WORK INSTRUCTION: Begin with the line that has "cx_px: -204". Give it and every line after it again, exactly, through the end of the entries below.

[Data records]
*** Block opens ***

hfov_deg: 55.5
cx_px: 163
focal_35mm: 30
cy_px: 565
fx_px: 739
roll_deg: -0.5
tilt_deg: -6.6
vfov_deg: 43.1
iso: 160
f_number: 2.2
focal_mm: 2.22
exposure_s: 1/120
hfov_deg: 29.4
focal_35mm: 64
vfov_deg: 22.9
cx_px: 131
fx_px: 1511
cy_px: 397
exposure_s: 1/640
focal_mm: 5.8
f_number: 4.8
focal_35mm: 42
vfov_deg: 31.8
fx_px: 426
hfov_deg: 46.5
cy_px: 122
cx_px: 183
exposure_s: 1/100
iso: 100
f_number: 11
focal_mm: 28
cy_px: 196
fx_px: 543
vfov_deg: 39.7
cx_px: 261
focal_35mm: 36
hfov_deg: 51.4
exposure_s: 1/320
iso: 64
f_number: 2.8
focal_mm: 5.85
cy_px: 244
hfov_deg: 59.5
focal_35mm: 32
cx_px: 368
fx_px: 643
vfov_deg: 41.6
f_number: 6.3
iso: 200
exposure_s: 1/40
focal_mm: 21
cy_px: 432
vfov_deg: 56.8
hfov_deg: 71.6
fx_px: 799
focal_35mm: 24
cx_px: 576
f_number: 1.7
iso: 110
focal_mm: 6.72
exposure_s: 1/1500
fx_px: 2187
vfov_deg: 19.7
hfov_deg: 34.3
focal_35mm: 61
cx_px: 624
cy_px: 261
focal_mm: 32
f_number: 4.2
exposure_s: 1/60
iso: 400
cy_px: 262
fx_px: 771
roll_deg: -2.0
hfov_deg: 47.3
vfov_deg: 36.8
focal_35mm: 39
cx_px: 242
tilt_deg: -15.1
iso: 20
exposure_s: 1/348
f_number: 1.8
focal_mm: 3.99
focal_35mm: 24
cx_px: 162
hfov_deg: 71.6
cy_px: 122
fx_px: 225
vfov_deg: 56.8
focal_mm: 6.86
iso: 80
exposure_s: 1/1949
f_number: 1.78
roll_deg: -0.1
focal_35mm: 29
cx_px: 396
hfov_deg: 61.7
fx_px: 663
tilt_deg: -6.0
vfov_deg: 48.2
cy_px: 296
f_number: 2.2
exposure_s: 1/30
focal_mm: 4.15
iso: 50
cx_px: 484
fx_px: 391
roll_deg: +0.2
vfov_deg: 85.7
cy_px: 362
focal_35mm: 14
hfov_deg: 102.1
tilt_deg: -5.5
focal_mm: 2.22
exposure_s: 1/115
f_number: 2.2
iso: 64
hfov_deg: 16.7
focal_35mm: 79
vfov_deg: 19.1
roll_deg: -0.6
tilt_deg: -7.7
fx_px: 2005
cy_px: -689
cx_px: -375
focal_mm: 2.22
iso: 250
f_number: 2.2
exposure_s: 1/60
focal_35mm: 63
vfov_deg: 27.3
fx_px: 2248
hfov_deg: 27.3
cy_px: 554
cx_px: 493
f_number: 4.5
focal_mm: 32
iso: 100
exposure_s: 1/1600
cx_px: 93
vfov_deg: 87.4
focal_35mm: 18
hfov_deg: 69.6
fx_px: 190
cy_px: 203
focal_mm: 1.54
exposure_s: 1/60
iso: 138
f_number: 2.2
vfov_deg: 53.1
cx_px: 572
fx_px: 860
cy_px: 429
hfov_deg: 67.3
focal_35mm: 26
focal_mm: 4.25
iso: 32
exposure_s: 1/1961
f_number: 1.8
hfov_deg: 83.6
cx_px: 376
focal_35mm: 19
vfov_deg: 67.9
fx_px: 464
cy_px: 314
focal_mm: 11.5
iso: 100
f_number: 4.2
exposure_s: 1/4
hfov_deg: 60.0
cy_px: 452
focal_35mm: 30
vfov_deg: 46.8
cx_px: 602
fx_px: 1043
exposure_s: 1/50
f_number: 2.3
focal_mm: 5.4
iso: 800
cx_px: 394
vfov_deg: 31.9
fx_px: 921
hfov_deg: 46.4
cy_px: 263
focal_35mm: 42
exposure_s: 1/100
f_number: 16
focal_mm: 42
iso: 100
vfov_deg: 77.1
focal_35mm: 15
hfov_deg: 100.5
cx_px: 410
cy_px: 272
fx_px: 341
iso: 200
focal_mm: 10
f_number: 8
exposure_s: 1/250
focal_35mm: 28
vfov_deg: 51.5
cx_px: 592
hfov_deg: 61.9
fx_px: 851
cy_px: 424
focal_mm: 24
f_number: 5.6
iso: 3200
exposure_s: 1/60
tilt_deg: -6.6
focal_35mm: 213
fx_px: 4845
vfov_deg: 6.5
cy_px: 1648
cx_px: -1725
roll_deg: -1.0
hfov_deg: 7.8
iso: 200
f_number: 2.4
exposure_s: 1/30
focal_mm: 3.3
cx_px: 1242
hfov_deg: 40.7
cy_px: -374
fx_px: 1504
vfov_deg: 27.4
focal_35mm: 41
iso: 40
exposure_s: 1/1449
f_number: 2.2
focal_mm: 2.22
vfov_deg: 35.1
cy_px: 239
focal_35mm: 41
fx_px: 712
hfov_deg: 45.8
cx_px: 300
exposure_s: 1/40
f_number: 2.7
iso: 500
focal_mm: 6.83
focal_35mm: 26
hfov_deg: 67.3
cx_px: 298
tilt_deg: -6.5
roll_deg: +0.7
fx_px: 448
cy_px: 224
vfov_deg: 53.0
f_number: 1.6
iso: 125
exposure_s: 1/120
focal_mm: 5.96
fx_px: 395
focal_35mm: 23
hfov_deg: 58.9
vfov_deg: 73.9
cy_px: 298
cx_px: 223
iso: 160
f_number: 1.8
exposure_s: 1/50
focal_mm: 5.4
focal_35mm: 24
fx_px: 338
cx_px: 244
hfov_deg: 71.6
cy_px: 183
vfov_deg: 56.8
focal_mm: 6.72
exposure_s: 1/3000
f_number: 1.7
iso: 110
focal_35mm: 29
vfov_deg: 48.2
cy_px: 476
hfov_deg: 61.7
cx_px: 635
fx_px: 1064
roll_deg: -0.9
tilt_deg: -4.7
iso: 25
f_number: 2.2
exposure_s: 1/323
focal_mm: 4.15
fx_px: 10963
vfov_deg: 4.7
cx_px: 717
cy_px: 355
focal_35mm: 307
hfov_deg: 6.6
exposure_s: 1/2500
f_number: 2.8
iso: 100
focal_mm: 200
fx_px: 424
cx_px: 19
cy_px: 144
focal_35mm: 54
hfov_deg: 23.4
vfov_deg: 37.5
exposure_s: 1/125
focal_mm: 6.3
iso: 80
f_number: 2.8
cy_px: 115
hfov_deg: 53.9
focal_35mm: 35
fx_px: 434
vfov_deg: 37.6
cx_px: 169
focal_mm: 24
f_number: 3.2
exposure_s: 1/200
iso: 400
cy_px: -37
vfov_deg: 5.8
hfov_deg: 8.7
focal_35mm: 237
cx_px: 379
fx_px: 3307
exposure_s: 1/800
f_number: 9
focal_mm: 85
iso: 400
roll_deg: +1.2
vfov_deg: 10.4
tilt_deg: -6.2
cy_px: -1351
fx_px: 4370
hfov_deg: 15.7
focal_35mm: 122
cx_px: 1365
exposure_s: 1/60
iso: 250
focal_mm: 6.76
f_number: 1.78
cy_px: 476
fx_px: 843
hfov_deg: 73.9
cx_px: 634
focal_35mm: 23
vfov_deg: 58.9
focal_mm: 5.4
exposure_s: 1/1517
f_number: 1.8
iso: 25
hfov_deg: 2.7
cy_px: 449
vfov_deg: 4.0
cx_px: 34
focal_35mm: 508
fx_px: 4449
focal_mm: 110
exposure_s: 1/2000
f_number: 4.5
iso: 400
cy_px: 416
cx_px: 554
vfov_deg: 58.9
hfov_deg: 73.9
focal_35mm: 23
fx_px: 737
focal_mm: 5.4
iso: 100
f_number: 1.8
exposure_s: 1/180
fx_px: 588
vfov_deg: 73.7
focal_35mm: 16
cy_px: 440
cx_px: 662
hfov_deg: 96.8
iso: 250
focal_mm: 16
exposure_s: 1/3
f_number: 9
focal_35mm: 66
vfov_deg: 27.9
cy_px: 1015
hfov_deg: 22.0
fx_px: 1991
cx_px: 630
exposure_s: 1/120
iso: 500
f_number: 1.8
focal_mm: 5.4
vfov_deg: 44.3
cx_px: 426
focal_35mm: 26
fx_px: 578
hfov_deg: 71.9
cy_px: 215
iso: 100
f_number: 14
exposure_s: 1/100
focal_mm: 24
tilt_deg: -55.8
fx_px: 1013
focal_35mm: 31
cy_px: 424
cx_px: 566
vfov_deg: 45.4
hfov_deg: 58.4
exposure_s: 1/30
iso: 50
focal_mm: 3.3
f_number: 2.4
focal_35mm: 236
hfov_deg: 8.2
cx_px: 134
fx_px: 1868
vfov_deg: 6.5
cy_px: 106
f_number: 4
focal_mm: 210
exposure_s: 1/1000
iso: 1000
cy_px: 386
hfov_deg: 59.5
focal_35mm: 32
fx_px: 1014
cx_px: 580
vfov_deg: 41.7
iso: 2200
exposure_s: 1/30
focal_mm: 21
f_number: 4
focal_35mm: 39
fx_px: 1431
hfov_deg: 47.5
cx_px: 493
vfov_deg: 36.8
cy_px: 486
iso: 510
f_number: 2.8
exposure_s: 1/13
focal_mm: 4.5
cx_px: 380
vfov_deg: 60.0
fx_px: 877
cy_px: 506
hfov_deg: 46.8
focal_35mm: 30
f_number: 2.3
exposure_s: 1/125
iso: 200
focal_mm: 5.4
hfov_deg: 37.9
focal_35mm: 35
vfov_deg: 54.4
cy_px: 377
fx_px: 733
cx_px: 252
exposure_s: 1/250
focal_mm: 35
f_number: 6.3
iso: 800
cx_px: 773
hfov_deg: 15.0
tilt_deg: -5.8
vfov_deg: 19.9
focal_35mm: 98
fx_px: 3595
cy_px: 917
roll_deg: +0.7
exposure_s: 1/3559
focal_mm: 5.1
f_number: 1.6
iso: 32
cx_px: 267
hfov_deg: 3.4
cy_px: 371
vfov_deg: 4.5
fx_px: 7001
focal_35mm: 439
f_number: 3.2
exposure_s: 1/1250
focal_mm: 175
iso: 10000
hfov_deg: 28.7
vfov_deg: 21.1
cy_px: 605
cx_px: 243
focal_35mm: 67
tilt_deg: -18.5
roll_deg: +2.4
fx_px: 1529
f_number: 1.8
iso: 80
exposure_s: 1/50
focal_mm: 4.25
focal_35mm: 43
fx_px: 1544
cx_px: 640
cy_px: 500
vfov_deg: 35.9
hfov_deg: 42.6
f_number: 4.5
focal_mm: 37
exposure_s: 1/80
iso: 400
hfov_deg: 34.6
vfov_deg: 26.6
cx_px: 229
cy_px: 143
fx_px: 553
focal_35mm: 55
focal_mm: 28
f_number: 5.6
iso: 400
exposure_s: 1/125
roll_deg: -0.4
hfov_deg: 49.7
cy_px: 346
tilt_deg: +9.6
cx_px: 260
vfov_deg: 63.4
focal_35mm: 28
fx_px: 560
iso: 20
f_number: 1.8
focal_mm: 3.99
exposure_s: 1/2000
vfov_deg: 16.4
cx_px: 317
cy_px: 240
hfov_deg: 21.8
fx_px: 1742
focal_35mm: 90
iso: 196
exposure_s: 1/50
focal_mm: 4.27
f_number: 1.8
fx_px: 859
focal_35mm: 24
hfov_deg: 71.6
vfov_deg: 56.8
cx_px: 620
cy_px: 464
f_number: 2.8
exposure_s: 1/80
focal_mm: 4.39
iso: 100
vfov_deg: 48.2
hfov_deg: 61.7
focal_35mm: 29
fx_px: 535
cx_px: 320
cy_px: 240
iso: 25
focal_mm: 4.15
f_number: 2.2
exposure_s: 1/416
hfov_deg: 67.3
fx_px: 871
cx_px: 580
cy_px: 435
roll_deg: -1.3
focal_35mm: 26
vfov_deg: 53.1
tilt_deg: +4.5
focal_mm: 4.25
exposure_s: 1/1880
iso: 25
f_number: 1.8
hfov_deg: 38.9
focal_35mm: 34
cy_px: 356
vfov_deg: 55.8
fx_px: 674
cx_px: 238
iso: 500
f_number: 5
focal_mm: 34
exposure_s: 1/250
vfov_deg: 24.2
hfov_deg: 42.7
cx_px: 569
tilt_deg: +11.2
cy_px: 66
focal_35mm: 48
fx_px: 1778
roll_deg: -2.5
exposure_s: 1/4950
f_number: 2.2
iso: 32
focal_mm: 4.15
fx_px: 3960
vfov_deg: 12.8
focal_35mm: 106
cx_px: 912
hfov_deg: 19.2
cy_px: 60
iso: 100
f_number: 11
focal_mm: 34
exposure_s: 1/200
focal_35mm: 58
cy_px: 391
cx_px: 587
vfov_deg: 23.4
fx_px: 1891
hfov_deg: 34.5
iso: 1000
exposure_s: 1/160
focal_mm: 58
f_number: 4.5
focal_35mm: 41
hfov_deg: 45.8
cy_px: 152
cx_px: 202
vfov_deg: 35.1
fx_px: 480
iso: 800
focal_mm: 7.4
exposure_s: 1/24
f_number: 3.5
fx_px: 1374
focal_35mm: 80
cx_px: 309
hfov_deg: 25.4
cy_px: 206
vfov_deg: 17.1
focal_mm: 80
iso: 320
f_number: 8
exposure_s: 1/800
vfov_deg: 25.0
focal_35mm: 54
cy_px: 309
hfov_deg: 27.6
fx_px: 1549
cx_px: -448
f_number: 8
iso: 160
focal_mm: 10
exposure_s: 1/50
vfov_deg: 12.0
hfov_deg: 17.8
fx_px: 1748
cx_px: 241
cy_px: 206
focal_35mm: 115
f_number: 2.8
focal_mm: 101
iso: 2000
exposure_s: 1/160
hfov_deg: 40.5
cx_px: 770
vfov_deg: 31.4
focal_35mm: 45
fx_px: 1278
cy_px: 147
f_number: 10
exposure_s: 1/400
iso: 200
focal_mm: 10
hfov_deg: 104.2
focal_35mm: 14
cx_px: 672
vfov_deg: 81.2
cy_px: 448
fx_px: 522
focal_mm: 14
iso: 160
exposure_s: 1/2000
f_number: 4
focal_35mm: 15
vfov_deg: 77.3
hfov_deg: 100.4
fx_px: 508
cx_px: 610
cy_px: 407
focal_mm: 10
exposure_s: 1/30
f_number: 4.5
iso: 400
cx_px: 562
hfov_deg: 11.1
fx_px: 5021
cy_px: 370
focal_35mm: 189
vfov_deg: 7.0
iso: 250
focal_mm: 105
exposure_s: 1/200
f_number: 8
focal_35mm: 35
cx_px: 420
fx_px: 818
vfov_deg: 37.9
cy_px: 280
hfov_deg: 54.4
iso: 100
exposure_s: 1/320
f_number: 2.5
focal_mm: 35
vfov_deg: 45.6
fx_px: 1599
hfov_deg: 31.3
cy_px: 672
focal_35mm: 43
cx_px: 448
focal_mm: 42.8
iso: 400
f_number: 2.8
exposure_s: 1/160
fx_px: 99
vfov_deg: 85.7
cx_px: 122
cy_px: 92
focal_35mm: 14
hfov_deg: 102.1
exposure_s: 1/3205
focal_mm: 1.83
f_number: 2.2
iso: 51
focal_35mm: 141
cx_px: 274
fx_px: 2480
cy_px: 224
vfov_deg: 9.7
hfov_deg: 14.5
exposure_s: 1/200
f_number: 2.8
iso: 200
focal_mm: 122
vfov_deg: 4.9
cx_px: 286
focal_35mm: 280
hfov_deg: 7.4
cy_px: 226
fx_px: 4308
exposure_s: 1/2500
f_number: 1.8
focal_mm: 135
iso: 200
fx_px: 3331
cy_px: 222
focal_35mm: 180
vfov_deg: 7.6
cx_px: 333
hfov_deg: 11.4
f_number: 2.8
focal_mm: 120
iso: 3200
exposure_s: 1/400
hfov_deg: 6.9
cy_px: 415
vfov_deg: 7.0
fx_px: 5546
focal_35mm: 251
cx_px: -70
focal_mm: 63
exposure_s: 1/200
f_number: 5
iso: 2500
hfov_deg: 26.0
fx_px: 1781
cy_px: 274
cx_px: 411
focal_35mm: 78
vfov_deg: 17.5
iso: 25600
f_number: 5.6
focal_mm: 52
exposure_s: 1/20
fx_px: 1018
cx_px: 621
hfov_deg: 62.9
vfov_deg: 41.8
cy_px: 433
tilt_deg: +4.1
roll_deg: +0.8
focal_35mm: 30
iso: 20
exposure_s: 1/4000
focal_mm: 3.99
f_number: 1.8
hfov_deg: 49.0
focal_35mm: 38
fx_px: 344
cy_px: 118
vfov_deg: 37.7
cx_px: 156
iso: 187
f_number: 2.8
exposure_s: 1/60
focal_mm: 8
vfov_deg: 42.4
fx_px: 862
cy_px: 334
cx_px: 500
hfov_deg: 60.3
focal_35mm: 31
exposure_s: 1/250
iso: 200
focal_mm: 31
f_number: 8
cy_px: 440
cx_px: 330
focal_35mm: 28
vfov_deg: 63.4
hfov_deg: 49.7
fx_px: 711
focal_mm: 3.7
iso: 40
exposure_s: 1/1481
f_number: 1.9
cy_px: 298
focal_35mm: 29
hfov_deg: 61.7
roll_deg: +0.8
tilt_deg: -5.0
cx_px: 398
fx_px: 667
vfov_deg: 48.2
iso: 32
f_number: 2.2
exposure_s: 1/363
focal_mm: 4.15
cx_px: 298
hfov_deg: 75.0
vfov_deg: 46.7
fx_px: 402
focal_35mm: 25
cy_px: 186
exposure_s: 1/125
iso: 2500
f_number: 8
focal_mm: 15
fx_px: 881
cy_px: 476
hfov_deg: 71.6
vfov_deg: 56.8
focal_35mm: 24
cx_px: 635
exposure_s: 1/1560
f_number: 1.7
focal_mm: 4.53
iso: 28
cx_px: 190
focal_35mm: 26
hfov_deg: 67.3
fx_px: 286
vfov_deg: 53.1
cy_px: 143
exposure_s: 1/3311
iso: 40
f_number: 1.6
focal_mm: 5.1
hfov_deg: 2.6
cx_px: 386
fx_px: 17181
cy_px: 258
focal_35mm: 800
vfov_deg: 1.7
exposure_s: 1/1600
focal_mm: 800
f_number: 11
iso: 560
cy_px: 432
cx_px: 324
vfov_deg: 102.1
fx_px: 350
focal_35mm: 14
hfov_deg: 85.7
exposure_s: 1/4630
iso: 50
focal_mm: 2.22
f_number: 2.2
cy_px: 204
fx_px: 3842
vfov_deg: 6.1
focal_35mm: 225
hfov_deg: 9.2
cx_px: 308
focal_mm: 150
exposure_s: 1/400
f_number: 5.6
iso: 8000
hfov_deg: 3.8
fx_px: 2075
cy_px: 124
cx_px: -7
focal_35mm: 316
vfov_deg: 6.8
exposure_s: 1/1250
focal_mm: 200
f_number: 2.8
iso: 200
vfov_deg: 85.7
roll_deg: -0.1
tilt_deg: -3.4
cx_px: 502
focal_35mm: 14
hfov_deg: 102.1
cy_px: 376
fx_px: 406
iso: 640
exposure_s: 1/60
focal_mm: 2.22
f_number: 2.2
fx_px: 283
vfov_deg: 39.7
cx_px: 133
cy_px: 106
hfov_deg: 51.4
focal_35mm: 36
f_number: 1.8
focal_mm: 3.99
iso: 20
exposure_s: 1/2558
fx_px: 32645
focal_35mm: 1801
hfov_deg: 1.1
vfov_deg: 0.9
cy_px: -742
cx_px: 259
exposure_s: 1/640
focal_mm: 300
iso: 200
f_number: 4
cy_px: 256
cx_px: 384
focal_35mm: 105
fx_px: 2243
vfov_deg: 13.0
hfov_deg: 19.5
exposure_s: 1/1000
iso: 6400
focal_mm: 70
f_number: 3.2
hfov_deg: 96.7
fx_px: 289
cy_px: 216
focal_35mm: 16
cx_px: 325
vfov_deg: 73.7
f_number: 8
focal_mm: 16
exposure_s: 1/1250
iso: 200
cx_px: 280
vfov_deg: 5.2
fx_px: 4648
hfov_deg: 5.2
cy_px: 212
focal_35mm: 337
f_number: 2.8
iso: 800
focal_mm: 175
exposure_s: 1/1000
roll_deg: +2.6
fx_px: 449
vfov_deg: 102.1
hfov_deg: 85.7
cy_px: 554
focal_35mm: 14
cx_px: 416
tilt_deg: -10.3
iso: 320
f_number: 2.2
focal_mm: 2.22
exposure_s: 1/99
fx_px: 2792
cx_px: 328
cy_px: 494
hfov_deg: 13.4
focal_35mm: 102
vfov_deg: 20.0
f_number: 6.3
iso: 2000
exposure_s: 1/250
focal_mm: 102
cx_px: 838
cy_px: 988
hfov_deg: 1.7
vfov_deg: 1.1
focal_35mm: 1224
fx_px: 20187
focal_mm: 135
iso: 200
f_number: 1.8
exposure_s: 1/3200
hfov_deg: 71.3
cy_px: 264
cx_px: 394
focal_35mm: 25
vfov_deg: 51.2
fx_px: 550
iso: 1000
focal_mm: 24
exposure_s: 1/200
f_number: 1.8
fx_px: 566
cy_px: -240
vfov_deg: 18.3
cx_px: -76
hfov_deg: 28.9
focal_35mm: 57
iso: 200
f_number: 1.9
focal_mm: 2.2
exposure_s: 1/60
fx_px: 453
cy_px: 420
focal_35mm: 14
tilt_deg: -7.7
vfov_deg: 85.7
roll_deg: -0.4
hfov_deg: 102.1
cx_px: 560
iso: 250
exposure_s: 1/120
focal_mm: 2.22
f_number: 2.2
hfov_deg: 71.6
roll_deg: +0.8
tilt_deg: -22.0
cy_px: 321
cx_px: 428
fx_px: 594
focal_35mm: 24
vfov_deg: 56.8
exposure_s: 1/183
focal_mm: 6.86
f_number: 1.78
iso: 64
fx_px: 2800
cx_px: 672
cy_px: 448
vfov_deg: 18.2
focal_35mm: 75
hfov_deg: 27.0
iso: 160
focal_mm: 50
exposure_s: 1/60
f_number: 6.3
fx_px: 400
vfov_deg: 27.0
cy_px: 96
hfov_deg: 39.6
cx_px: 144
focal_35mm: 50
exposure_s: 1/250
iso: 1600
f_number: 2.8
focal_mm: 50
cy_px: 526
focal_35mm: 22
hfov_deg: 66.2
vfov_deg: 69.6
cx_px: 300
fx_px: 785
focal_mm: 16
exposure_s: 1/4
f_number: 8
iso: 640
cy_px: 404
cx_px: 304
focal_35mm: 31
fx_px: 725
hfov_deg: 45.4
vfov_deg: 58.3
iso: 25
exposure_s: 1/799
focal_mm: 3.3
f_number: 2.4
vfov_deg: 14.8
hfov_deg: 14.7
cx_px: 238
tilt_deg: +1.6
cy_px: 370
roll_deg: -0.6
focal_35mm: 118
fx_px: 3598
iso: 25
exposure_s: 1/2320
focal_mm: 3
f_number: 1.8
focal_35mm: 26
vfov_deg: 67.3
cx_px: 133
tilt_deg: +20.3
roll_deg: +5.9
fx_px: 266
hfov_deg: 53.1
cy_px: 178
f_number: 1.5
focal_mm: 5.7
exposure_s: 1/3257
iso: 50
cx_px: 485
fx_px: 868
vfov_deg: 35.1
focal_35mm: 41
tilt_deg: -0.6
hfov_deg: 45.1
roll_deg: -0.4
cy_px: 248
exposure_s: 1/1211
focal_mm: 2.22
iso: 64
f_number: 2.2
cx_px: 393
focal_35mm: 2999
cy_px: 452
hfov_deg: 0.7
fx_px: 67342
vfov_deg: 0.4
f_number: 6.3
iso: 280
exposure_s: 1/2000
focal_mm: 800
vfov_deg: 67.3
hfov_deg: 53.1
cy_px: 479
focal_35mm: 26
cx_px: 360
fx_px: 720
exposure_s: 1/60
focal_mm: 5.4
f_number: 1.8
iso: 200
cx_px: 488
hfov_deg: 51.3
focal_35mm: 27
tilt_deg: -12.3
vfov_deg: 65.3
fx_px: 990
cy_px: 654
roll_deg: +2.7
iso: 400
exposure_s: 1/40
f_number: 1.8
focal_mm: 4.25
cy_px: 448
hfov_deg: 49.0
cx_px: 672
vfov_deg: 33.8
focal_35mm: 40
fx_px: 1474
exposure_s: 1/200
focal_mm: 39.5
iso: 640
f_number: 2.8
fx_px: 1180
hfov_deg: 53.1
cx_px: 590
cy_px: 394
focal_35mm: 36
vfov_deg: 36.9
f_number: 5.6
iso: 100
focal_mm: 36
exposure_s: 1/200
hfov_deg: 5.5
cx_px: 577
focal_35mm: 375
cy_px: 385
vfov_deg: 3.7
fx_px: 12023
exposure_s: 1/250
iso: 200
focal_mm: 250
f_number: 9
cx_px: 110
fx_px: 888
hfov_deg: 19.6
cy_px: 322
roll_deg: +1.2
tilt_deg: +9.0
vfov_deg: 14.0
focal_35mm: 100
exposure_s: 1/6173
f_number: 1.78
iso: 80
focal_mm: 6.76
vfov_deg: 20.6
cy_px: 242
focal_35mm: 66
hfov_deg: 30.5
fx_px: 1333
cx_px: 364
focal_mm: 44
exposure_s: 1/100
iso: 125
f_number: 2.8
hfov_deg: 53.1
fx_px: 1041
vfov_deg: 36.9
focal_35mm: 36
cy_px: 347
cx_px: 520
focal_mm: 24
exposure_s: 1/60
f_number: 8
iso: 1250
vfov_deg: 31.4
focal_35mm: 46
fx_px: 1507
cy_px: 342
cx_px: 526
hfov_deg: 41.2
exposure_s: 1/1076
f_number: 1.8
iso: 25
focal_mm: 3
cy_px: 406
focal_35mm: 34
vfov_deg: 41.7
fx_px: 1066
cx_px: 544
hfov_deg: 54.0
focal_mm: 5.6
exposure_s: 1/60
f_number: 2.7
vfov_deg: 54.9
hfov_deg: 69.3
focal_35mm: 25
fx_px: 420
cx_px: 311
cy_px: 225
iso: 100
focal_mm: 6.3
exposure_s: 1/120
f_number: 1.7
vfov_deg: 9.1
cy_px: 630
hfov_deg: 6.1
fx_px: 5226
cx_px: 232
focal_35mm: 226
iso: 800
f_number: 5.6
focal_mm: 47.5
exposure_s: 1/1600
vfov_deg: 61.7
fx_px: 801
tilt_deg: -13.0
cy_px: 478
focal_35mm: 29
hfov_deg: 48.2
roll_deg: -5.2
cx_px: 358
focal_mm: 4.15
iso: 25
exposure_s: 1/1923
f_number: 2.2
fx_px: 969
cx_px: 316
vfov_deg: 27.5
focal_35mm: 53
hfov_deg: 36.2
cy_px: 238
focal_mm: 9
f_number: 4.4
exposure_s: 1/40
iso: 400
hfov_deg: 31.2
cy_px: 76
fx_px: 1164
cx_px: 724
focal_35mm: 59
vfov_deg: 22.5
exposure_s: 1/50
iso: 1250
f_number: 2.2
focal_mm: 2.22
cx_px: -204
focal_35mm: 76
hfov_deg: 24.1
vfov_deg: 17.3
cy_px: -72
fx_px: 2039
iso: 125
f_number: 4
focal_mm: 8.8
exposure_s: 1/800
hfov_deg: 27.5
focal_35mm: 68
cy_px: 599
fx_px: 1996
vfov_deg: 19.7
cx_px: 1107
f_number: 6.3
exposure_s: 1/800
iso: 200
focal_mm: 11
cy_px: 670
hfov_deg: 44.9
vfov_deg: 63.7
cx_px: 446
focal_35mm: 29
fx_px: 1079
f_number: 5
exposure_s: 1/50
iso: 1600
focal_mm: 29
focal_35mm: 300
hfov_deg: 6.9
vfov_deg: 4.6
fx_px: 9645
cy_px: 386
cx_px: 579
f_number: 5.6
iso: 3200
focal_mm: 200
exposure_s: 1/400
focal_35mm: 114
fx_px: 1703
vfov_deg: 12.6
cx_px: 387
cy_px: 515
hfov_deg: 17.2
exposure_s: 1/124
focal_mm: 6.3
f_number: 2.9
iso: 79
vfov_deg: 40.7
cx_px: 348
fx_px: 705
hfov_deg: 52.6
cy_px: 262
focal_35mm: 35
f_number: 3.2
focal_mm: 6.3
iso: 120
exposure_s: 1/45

*** Block closes ***

OUTPUT BELOW:
cx_px: -204
focal_35mm: 76
hfov_deg: 24.1
vfov_deg: 17.3
cy_px: -72
fx_px: 2039
iso: 125
f_number: 4
focal_mm: 8.8
exposure_s: 1/800
hfov_deg: 27.5
focal_35mm: 68
cy_px: 599
fx_px: 1996
vfov_deg: 19.7
cx_px: 1107
f_number: 6.3
exposure_s: 1/800
iso: 200
focal_mm: 11
cy_px: 670
hfov_deg: 44.9
vfov_deg: 63.7
cx_px: 446
focal_35mm: 29
fx_px: 1079
f_number: 5
exposure_s: 1/50
iso: 1600
focal_mm: 29
focal_35mm: 300
hfov_deg: 6.9
vfov_deg: 4.6
fx_px: 9645
cy_px: 386
cx_px: 579
f_number: 5.6
iso: 3200
focal_mm: 200
exposure_s: 1/400
focal_35mm: 114
fx_px: 1703
vfov_deg: 12.6
cx_px: 387
cy_px: 515
hfov_deg: 17.2
exposure_s: 1/124
focal_mm: 6.3
f_number: 2.9
iso: 79
vfov_deg: 40.7
cx_px: 348
fx_px: 705
hfov_deg: 52.6
cy_px: 262
focal_35mm: 35
f_number: 3.2
focal_mm: 6.3
iso: 120
exposure_s: 1/45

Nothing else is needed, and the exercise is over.